柳澤:2000年から17年が経った今、薬物治療はどのように変わったのでしょうか。

光冨:飛躍的進歩が、大きく二つありました。一つが「分子標的薬」、もう一つが「免疫チェックポイント阻害剤」の登場です。

柳澤:どちらも話題になっている薬物治療ですね。

光冨:そうですね。まず、分子標的薬では、2002年に「イレッサ」が発売されました。当初は副作用として間質性肺炎の問題もありましたが、その後、特定の遺伝子「EGFR」に異常がある患者さんに使用すると非常に効果が高いということが分かりました。現在ではイレッサの他に3種類のお薬が発売されています。

 ちなみに、遺伝子異常については米国の研究で分かったことですが、その後の開発は日本の研究者も大きく貢献しています。

柳澤:肺がん患者さんのうち、どのくらいの割合で遺伝子異常が見つかるのでしょうか。

光冨:遺伝子異常があるのは、ほとんどの場合、腺がんです。日本人の肺腺がん患者さんの約50%にEGFRの遺伝子異常が見つかっています。欧米では約15%しか見つからないというところを考えると、EGFR阻害剤の登場は、特に日本人にとって朗報と言えるでしょう。

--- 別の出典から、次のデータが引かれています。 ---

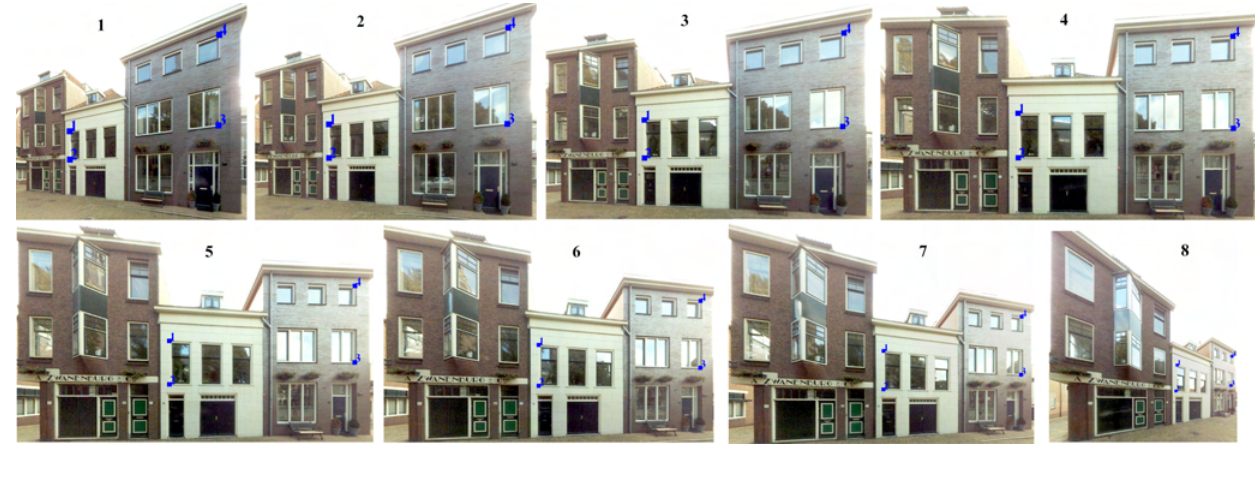
Figure 6. Locating occurrences of the same laser points in different image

柳澤:EGFRの他にも遺伝子異常はあるのでしょうか。

光冨:EGFRに続いて、2007年に見つかったのが「ALK(アルク)遺伝子」です。日本の間野博行医師のグループが発見しました。ALK遺伝子の異常に効果がある薬として「ザーコリ」が登場しました。更に、今年(2017)にはザーコリが「ROS1(ロスワン)遺伝子」の異常に対しても効果がある薬として承認されています。